# pics from carrington falls



## Renagade (Jan 26, 2009)

hi, did a few daze camping over the weekend. got a few shots of some local herps when i wasnt woking hard at emptying the grog esky:lol:

first 2 shots are an eastern water skink (Eulamprus quoyii), she was missing some of her tail and looked gravid

3rd a healthy specimine of the same variety

the next two pics are of gippsland water dragons. we saw one run through out picnic/swimming area with a frog in it's mouth. pretty cool.

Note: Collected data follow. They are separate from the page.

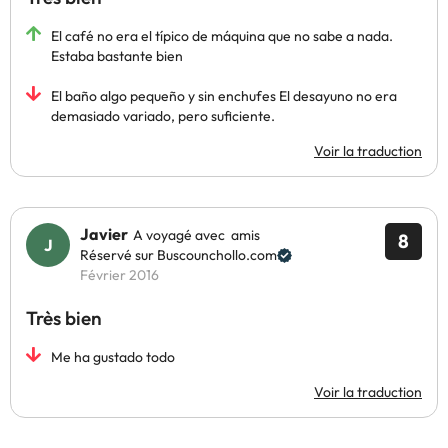
El café no era el típico de máquina que no sabe a nada.
Estaba bastante bien
El baño algo pequeño y sin enchufes El desayuno no era
demasiado variado, pero suficiente.
Voir la traduction
Javier
A voyagé avec amis
8
Réservé sur Buscounchollo.com
Février 2016
Très bien
Me ha gustado todo
Voir la traduction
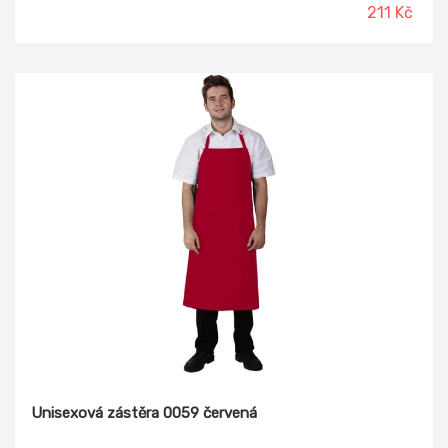
211 Kč
Unisexová zástěra 0059 červená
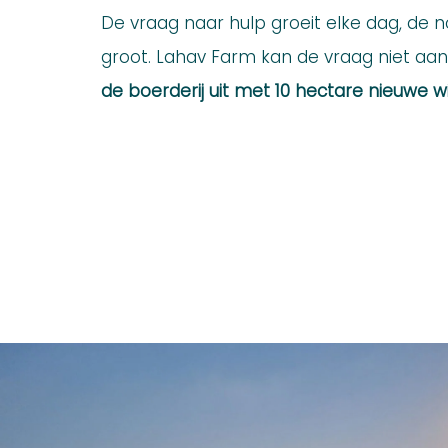
De vraag naar hulp groeit elke dag, de n
groot. Lahav Farm kan de vraag niet aan
de boerderij uit met 10 hectare nieuwe w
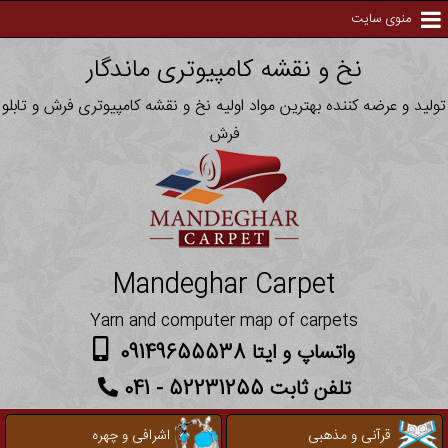
منوی سایت
نخ و نقشه کامپیوتری ماندگار
تولید و عرضه کننده بهترین مواد اولیه نخ و نقشه کامپیوتری فرش و تابلو
فرش
Mandeghar Carpet
Yarn and computer map of carpets
واتساپ و ایتا 09149655538
تلفن ثابت 52231255 - 041
قرآنی و مذهبی
اشرافی و چهره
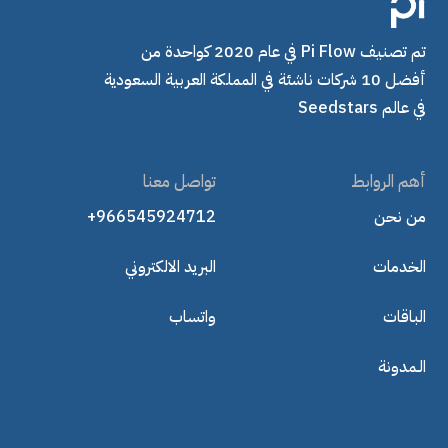
تم تصنيف Pi Flow في عام 2020 كواحدة من
أفضل 10 شركات ناشئة في المملكة العربية السعودية
في عالم Seedstars
أهم الروابط
تواصل معنا
من نحن
+966545924712
الخدمات
البريد الالكتروني
الباقات
واتساب
الـمدونة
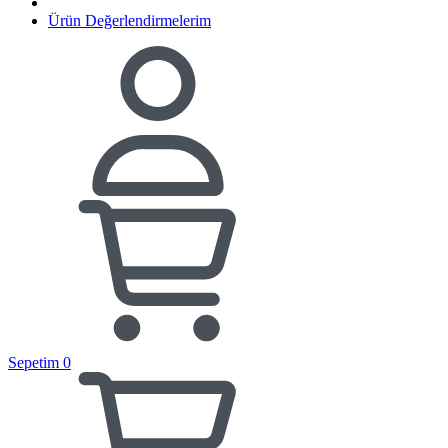
Ürün Değerlendirmelerim
Sepetim
0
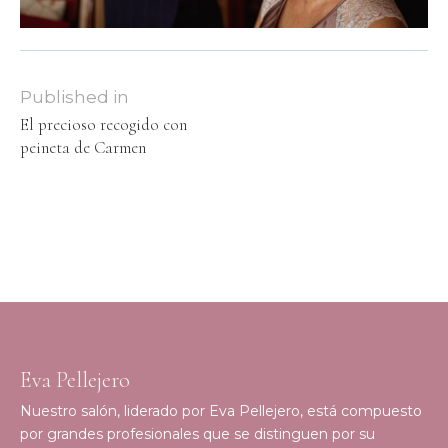
Published in
El precioso recogido con
peineta de Carmen
Eva Pellejero
Nuestro salón, liderado por Eva Pellejero, está compuesto
por grandes profesionales que se distinguen por su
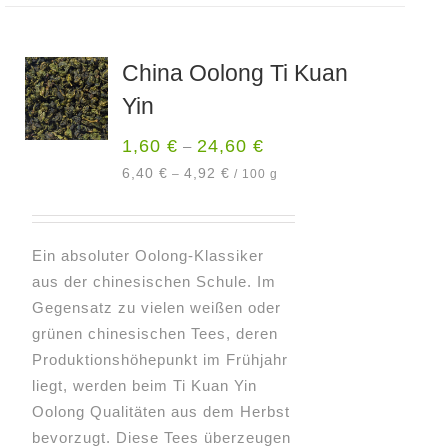
mehrere
Varianten
China Oolong Ti Kuan
auf.
Yin
Die
Optionen
1,60
€
24,60
€
–
können
6,40
€
4,92
€
–
/
100
g
auf
der
Produktseite
Ein absoluter Oolong-Klassiker
gewählt
aus der chinesischen Schule. Im
werden
Gegensatz zu vielen weißen oder
grünen chinesischen Tees, deren
Produktionshöhepunkt im Frühjahr
liegt, werden beim Ti Kuan Yin
Oolong Qualitäten aus dem Herbst
bevorzugt. Diese Tees überzeugen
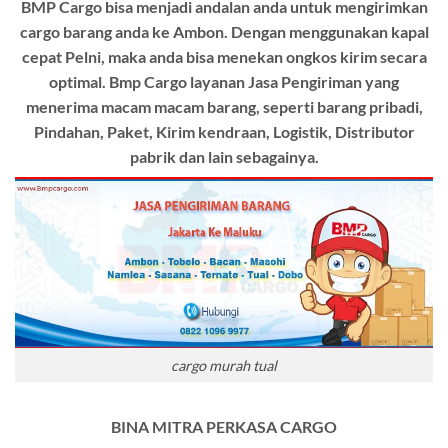
BMP Cargo bisa menjadi andalan anda untuk mengirimkan
cargo barang anda ke Ambon. Dengan menggunakan kapal
cepat Pelni, maka anda bisa menekan ongkos kirim secara
optimal. Bmp Cargo layanan Jasa Pengiriman yang
menerima macam macam barang, seperti barang pribadi,
Pindahan, Paket, Kirim kendraan, Logistik, Distributor
pabrik dan lain sebagainya.
cargo murah tual
BINA MITRA PERKASA CARGO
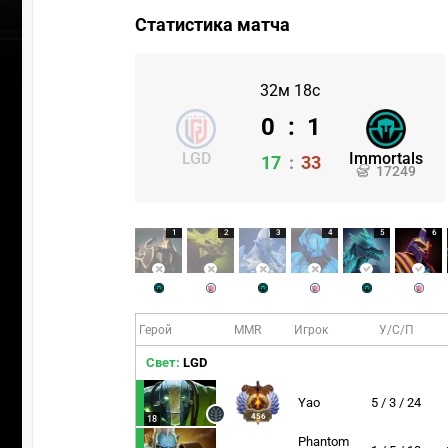
Статистика матча
32м 18с
0
:
1
LGD
Immortals
17
:
33
17249
1
2
3
4
5
6
Герой
MMR
Игрок
У/С/П
Свет:
LGD
Yao
5 / 3 / 24
456
18
Phantom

was a bit dissapointed we didn't see any laceys, oh well next time.
we camped at a little spot called blue pool. it is free camping and your were allowed a fire exept the days of 'total fire ban' rangers are nice, there is a freshwater swimming hole and a single pump out loo of fairly high standards. good spot to go.


----------



## Renagade (Jan 26, 2009)

locals scenic shots

BTW it is about 20km from Jamberoo NSW.


----------



## Ramsayi (Jan 26, 2009)

gippy or ewd?


----------



## Renagade (Jan 26, 2009)

i was thinking gippy, didnt much look like the ewd we have around sydney, but i'm happy to be corrected.


----------



## jack (Jan 26, 2009)

did you walk to the bottom of the falls? nice spot blue hole


----------



## Renagade (Jan 26, 2009)

jack said:


> did you walk to the bottom of the falls? nice spot blue hole


 
nah, was pretty busy exercising my right arm blue hole was a nice swim tho.


----------



## jase75 (Jan 26, 2009)

Nice, i drove past Carrington Falls today, i really wanted to stop for a bit of a look but i was in a rush.


----------



## JasonL (Jan 26, 2009)

Ramsayi said:


> gippy or ewd?



same same but different.


----------



## moloch05 (Jan 27, 2009)

Carrington is always a great place for a visit. The water dragon looks like the Gippsland form to me.


----------